Pourquoi j'ai écrit ce livre
J’ai suivi le fil de la longue vie d’Edward Hopper : de 1882 à 1967. C’est la vie d’un peintre. J’ai voulu regarder et comprendre sa peinture. On n’écrit pas sur l’œuvre d’un peintre sans la rêver autant qu’on la regarde. Il s’agit aussi de l’interpréter. Comme on tente d’interpréter un rêve, ou un ensemble de rêves. Il faut, autant qu’il se peut, concilier une approche objective et une approche nécessairement subjective. Dans ce travail, l’écriture elle-même, ce qu’elle refuse, ce qu’elle appelle, a sa part.
En résumé
« Edward Hopper, peintre de l’Amérique, peintre de la solitude et du silence, peintre de la mélancolie moderne… » Sans doute. Mais, d’abord : un peintre. Son « réalisme » conduit à s’interroger sur la notion même de réalisme, et, par ricochet, sur la notion de « modernité ». La rencontre d’un peintre est aussi la rencontre, imaginaire, de l’homme qu’il fut. Ce livre est une biographie, un essai sur la peinture, une réflexion sur l’art, un portrait. Je ne vois pas de mot qui définisse mieux cet homme et ce peintre que celui de « dissident ». Au-delà de son réalisme, j’ai découvert son sens de la « peinture pure », de l’abstraction. Au-delà de sa mélancolie, son amour de la lumière.
Extrait
« Nous entendons le silence de Hopper. Il a soixante-dix-huit ans. À cet âge, on offre au photographe et à son appareil une image dont peut-être on ne verra pas le tirage. On lègue l’image d’une apparence à laquelle on commence à se sentir indifférent. On est un homme comme on serait un arbre, un caillou érodé. Voici l’écorce dont je suis seul à savoir ce qu’elle contient et recouvre. Au fond du puits clapote l’invisible, l’intime. Le photographe eut-il conscience, à l’instant qu’il appuyait sur le déclic, de ce demi-cercle de lumière qui rayonne au-dessus de la maison, du personnage, des personnages ? ‘Ce que j’ai voulu peindre, surtout, disait Hopper, c’est la lumière du soleil sur le mur d’une pièce vide.’

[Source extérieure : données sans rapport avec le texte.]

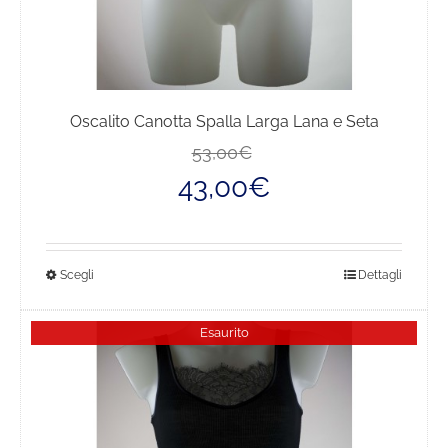
Oscalito Canotta Spalla Larga Lana e Seta
Il
Il
53,00
€
prezzo
prezzo
43,00
€
originale
attuale
era:
è:
53,00€.
43,00€.
Questo
Scegli
Dettagli
prodotto
ha
Esaurito
più
varianti.
Le
opzioni
possono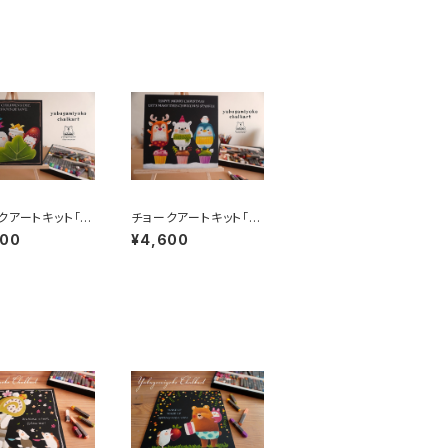
クアートキット「c
チョークアートキット「ク
en's day」
リスマストリオ」
600
¥4,600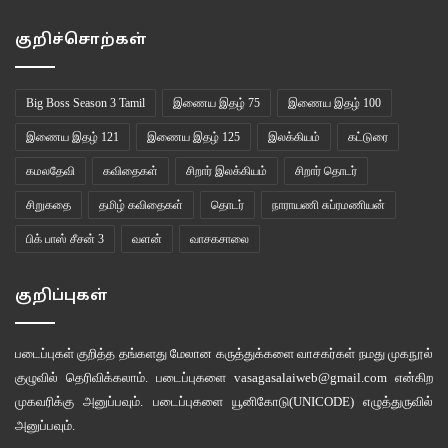
செய்சென்சுய் தன் வாழ்வின் பிற்பகுதியில் ஜப்பான் முழுவதும் நிறைய
குறிச்சொற்கள்
பயணங்களை மேற்கொண்டார். அவர் இந்த உலகை விட்டுப் பிரிந்தபோது,
இருநூறுக்கும் அதிகமான ஹைக்கூக்கள், கட்டுரைகள், பயணக் குறிப்புகள்
Big Boss Season 3 Tamil
இணைய இதழ் 75
இணைய இதழ் 100
ஆகியவற்றை எழுதி முடித்திருந்தார்.
இணைய இதழ் 121
இணைய இதழ் 125
இலக்கியம்
கட்டுரை
கமலதேவி
கவிதைகள்
சிறார் இலக்கியம்
சிறார் தொடர்
ஒகிவாரா செய்சென்சுய்
சிறுகதை
தமிழ் கவிதைகள்
தொடர்
நாராயணி சுப்ரமணியன்
மொழிபெயர்ப்பு கவிதைகள்
ஹைக்கூ கவிதைகள்
பிக் பாஸ் சீசன் 3
வளன்
வாசகசாலை
குறிப்புகள்
படைப்புகள் குறித்த தங்களது மேலான கருத்துக்களை வாசகர்கள் நமது
முகநூல்
குழுவில்
தெரிவிக்கலாம். படைப்புகளை
vasagasalaiweb@gmail.com
என்கிற
முகவரிக்கு அனுப்பவும். படைப்புகளை
யூனிகோடு(UNICODE)
எழுத்துருவில்
அனுப்பவும்.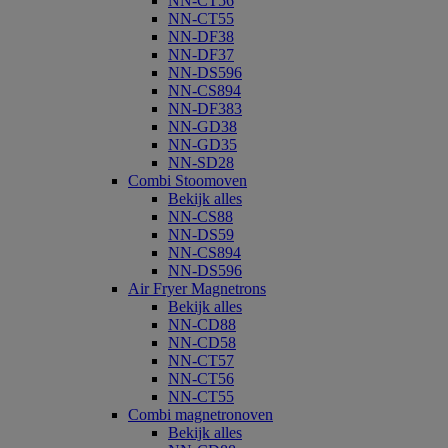
NN-CT56
NN-CT55
NN-DF38
NN-DF37
NN-DS596
NN-CS894
NN-DF383
NN-GD38
NN-GD35
NN-SD28
Combi Stoomoven
Bekijk alles
NN-CS88
NN-DS59
NN-CS894
NN-DS596
Air Fryer Magnetrons
Bekijk alles
NN-CD88
NN-CD58
NN-CT57
NN-CT56
NN-CT55
Combi magnetronoven
Bekijk alles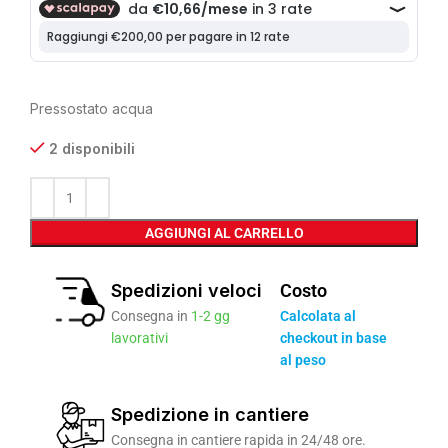
Pressostato acqua
2 disponibili
AGGIUNGI AL CARRELLO
Spedizioni veloci
Costo
Consegna in
1-2 gg
Calcolata al
lavorativi
checkout in base
al peso
Spedizione in cantiere
Consegna in cantiere rapida in 24/48 ore.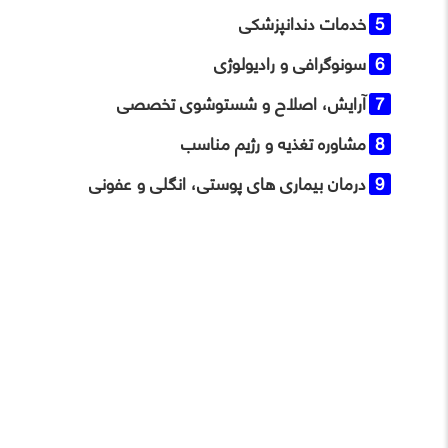
خدمات دندانپزشکی
سونوگرافی و رادیولوژی
آرایش، اصلاح و شستوشوی تخصصی
مشاوره تغذیه و رژیم مناسب
درمان بیماری‌ های پوستی، انگلی و عفونی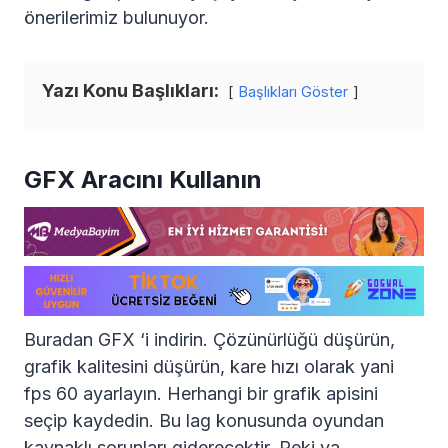
önerilerimiz bulunuyor.
Yazı Konu Başlıkları:
Başlıkları Göster
GFX Aracını Kullanın
Buradan GFX ‘i indirin. Çözünürlüğü düşürün,
grafik kalitesini düşürün, kare hızı olarak yani
fps 60 ayarlayın. Herhangi bir grafik apisini
seçip kaydedin. Bu lag konusunda oyundan
kaynaklı sorunları giderecektir. Peki ya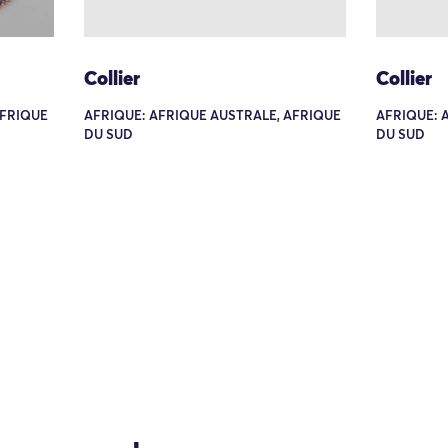
Collier
Collier
AFRIQUE
AFRIQUE: AFRIQUE AUSTRALE, AFRIQUE
AFRIQUE: 
DU SUD
DU SUD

Cape Cod est un finistère de l’Amérique du Nord. La falaise, abrupte, surplombe de très haut la mer. Quand on regarde l’horizon, dit Gail Levin, on est en face de l’Espagne. Ou du Portugal. Mais, quand on est debout devant l’horizon et qu’on voit au loin disparaître un navire puis un autre, est-ce à l’Europe, est-ce à cet autre continent, que l’on pense, même s’il vous rappelle votre jeunesse, un temps heureux de votre jeunesse ? Une vie qu’on aurait pu vivre, là-bas. On pense que bientôt on franchira l’horizon. »
Edward Hopper, le dissident, Claude-Henri Rocquet, Ed. Écriture, octobre 2012, 280 p., 22 €.